The U.S. annual inflation rate in April climbed to 4.2%, up from 2.6% in March, representing the highest reading since September 2008. The market had penciled in a jump of 3.6%. The core inflation rate, which removes the volatile food and energy components, increased to 3% year-over-year. On a monthly basis, the consumer price index (CPI) advanced 0.8%, quadrupling the median estimate.
Higher prices were concentrated in gasoline (49.6%), fuel oil (37.3%), and used automobiles (21%). Inflation accelerated for food (2.4%), shelter (2.1%), new vehicles (2%), and apparel (1.9%). The food index climbed by 0.8%, the energy index dipped by 0.1%, and the index for all other items jumped at a rate of 0.9%.
So, what is costing you more at the supermarket? Here are some of the more notable increases:
- Ham: +4.3%
- Bacon: +2.9%
- Pork: +2.6%
- Bread: +2.6%
- Oranges: +2.5%
- Tomatoes: +2.3%
- Milk: +2.1%
- Instant Coffee: +2.0%
- Bananas: +1.4%
- Poultry: +1.1%
What else in the marketplace is going to become more expensive on your next shopping trip?
- Car and Truck Rentals: +16.2%
- Computers: +5.1%
- Televisions: +3.1%
- Toys: +2.7%
- Furniture: +2.1%
Suffice it to say, the cost of living is only going up in the U.S. and global economies. The necessities are becoming more expensive, from medical care to groceries to shelter. Despite these figures and the broad array of circumstances that have led to this moment, the Biden administration and the Federal Reserve are in denial that price inflation is here to stay, using the term “transitory” to describe this stage of the post-coronavirus economy.
Inflation Scare or Inflation Scar?
Will inflation be comparable to a momentary jump scare in a modern-day horror film? Or will it be a permanent scar on the world’s largest economy?

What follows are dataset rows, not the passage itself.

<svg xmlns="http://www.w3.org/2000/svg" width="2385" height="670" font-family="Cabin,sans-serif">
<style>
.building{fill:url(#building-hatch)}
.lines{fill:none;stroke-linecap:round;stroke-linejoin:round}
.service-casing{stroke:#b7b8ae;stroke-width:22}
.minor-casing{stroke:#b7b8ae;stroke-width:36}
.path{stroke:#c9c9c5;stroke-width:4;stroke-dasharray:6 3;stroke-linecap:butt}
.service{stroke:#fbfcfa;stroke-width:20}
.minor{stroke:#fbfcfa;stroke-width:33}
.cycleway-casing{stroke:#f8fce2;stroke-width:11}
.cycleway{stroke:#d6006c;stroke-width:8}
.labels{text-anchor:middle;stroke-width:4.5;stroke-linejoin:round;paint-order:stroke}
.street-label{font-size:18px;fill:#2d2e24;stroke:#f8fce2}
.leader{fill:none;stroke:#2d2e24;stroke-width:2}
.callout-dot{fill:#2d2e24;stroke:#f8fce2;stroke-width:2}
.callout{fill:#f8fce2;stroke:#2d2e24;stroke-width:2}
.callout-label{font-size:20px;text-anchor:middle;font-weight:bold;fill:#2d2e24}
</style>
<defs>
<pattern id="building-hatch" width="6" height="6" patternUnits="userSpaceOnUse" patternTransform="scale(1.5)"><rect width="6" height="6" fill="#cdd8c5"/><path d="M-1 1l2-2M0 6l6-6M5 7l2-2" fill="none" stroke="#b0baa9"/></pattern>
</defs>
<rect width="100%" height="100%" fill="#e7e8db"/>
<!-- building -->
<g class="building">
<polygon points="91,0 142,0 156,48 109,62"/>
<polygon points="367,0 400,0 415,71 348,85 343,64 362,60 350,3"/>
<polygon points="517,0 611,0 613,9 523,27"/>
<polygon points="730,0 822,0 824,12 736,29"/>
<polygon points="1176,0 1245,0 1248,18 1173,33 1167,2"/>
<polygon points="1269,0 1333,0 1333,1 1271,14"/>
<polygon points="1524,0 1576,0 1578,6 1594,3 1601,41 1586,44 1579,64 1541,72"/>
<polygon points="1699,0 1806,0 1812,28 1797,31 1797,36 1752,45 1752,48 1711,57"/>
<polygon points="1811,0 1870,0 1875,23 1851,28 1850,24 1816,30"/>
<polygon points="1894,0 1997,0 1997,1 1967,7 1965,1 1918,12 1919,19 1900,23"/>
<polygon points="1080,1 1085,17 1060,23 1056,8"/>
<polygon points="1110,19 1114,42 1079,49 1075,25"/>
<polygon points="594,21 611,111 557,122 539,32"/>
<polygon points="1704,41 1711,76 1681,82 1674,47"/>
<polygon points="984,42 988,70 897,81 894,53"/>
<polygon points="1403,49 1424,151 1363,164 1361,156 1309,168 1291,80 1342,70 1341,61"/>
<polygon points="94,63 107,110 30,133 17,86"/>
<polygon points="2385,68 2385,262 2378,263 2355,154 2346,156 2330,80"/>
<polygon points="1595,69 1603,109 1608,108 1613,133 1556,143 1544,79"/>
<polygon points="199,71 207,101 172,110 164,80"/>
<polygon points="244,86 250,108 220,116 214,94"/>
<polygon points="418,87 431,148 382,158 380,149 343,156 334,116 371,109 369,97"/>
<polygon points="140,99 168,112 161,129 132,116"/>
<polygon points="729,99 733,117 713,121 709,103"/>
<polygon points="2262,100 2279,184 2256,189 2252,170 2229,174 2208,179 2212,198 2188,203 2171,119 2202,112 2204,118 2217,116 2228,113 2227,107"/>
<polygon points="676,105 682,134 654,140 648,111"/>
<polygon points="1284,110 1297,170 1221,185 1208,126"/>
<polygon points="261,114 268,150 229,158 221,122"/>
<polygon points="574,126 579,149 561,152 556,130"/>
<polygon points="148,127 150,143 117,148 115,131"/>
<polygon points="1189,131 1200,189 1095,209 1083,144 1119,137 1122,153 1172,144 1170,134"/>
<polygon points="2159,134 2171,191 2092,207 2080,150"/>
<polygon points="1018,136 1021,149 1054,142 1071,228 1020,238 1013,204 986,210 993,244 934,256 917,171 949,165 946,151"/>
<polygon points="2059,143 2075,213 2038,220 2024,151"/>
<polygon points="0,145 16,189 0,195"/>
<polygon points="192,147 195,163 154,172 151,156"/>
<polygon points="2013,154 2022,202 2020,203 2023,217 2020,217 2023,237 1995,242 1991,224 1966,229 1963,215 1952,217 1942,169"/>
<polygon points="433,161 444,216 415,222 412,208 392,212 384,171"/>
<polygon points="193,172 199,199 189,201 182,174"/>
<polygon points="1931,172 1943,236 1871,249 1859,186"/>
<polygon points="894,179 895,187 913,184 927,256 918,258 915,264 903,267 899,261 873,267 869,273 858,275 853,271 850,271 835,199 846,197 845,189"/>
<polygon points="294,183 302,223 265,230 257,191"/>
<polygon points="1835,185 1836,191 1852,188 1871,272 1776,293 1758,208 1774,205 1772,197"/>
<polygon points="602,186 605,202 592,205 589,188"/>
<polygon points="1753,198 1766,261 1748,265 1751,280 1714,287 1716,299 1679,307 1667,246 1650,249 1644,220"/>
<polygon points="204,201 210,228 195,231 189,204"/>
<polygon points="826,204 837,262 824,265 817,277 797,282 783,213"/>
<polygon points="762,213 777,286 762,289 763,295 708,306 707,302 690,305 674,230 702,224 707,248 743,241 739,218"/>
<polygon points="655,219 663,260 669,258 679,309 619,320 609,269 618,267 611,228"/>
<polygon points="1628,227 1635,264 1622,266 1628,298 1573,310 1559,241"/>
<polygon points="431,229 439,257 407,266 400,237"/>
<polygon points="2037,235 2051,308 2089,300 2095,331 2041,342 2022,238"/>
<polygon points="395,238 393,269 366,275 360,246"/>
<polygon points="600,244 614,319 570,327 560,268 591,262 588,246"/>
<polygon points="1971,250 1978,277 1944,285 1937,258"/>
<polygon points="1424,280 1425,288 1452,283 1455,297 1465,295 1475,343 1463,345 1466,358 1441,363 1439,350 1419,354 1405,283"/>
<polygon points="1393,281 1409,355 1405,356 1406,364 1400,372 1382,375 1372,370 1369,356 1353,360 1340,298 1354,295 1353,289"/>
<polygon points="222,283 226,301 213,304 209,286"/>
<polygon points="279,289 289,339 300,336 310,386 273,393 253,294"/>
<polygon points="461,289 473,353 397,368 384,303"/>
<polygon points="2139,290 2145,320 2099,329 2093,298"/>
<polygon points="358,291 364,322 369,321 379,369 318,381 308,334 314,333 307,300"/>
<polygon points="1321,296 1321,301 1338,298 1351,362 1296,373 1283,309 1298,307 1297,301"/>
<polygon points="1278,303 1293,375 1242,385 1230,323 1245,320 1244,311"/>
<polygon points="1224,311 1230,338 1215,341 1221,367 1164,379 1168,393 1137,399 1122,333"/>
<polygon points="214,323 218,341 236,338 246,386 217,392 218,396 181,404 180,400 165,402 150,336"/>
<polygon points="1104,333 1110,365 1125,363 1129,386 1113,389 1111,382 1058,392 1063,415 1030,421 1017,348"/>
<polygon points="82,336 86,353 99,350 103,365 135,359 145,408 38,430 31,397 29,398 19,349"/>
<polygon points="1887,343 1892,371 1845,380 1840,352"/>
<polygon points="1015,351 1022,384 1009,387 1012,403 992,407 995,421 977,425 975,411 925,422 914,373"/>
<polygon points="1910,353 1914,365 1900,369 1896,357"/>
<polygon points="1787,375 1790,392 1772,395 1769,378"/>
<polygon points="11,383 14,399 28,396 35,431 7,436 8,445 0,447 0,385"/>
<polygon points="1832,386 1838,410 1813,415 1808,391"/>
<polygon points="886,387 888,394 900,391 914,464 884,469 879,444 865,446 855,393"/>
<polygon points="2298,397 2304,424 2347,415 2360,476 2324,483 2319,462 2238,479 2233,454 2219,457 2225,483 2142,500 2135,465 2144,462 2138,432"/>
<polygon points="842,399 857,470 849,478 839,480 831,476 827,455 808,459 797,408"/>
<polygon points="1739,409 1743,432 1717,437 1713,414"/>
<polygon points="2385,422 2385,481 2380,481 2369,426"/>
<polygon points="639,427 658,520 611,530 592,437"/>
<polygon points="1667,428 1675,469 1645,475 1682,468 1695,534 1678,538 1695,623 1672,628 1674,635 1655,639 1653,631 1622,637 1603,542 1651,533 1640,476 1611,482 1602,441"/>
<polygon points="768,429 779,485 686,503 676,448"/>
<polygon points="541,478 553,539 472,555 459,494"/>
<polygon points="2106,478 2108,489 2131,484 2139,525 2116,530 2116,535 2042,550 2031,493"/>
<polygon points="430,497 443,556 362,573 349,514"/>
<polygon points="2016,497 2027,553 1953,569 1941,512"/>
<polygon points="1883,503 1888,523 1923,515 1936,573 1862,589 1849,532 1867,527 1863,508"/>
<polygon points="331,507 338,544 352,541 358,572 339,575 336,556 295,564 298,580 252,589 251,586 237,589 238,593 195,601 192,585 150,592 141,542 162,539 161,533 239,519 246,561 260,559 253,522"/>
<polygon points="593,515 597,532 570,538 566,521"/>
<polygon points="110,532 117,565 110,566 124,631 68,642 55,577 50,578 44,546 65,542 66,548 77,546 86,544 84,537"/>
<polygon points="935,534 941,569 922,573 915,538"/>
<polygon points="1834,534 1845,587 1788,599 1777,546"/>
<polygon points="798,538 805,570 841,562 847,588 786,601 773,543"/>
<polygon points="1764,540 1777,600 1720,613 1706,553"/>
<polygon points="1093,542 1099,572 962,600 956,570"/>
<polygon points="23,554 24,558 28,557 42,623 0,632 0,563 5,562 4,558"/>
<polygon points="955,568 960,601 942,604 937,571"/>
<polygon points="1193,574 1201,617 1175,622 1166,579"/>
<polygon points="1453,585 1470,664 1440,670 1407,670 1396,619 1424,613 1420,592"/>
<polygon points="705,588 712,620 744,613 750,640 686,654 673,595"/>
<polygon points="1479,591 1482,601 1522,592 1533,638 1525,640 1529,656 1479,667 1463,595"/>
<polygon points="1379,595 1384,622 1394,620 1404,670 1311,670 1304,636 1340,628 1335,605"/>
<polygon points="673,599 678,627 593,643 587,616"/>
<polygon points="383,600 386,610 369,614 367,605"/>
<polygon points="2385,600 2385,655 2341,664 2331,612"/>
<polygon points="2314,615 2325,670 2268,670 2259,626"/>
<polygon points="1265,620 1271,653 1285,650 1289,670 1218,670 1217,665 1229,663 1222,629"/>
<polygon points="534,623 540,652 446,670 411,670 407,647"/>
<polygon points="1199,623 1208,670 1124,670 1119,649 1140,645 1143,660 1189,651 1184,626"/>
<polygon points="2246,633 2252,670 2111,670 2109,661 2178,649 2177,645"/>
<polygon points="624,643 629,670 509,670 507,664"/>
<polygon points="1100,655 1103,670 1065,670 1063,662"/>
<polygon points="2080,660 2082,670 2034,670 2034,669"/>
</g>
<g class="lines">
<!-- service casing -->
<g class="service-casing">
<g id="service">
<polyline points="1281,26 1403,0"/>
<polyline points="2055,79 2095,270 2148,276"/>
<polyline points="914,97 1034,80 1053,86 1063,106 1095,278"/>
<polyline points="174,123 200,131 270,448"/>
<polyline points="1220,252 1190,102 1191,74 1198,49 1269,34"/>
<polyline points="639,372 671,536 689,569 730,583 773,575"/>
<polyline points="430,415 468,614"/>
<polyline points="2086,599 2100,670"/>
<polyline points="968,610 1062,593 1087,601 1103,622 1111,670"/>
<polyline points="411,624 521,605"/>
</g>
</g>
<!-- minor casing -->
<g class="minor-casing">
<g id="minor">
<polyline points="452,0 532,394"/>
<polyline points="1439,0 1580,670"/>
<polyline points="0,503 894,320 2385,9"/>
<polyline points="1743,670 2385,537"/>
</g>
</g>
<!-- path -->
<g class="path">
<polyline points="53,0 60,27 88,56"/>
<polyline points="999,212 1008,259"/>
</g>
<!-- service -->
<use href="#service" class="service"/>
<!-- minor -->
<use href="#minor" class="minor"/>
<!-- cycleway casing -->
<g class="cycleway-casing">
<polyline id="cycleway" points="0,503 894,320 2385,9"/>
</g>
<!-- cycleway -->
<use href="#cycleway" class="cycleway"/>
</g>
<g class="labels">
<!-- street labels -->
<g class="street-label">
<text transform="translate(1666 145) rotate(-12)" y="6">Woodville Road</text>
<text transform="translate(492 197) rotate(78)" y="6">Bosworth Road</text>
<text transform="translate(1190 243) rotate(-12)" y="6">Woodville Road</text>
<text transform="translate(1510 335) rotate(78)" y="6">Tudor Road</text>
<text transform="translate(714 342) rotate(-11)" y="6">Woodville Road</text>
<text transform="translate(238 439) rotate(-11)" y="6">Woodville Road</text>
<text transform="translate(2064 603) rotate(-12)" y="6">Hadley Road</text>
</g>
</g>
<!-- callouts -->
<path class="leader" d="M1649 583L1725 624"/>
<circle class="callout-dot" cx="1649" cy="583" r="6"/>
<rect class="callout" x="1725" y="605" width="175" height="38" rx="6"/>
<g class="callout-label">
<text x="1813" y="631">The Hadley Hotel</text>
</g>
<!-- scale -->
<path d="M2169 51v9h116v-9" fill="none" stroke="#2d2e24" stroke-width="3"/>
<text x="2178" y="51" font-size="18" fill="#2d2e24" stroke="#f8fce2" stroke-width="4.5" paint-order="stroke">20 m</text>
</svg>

For the last few months, the U.S. central bank has shrugged off the inflation threat, with some Federal Open Market Committee (FOMC) members asserting that it will be as brief as last year’s toilet paper shortage. The Fed is more concerned about growth and unemployment than it is price inflation and monetary debasement.
Richard Clarida, the Fed’s vice chairman, conceded to The Wall Street Journal that he was taken aback by the April inflation report, but he stressed that he wants to see more data before policy action is discussed.
“I was surprised. This number was well above what I and outside forecasters expected. If, contrary to our baseline view, demand relative to supply was excessive and persistent and pushed up inflation and inflation expectations to levels that were not potentially consistent with our mandate we would not hesitate to act and to use our tools to bring inflation back down to our 2% longer-run goal.”
Minneapolis Fed Bank President Neel Kashkari has confirmed that the central bank will unlikely taper its unprecedented quantitative easing program, arguing that the economy still has a long way to go. This means interest rates would stay near zero, and the $120 billion monthly Treasury, mortgage, and corporate bond purchases would stay intact.
The Biden administration is mirroring the Fed’s sentiment. Council of Economic Advisers Chair Cecilia Rouse recently stated that inflation has more to do with supply chain problems than the trillions in new spending. White House Press Secretary Jen Psaki also repeated the “transitory” line, adding that the president takes “the possibility of inflation quite seriously.”
Republicans are pouncing on the data, warning about the stagflation era that the United States suffered during the Carter days. Sen. John Thune (R-SD) cautioned that the money pumped into the economy is “outpacing supply and it’s started to push prices up.” But how high could prices jump moving forward?
Is a Tsunami Coming?
The Bank of America recently forecast that the U.S. would go through a period of brief hyperinflation in the coming months, alluding to the commodities supercycle and monetary easing. But could the U.S. economy really go through 50% inflation per month this year? While it is unlikely that the country will endure something as catastrophic as that, inflation is here to stay. How high it can go is anyone’s guess right now: 3%, 5%, 9%? Not only does everyone want everything simultaneously, but the inflation bomb is also a reflection of the Fed printing one-quarter of all U.S. dollars ever created in less than a year. Once again, Keynesian economics and the fiat empire have failed. So why are these ideologies still given any credibility and respectability by the smartest men and women in the room?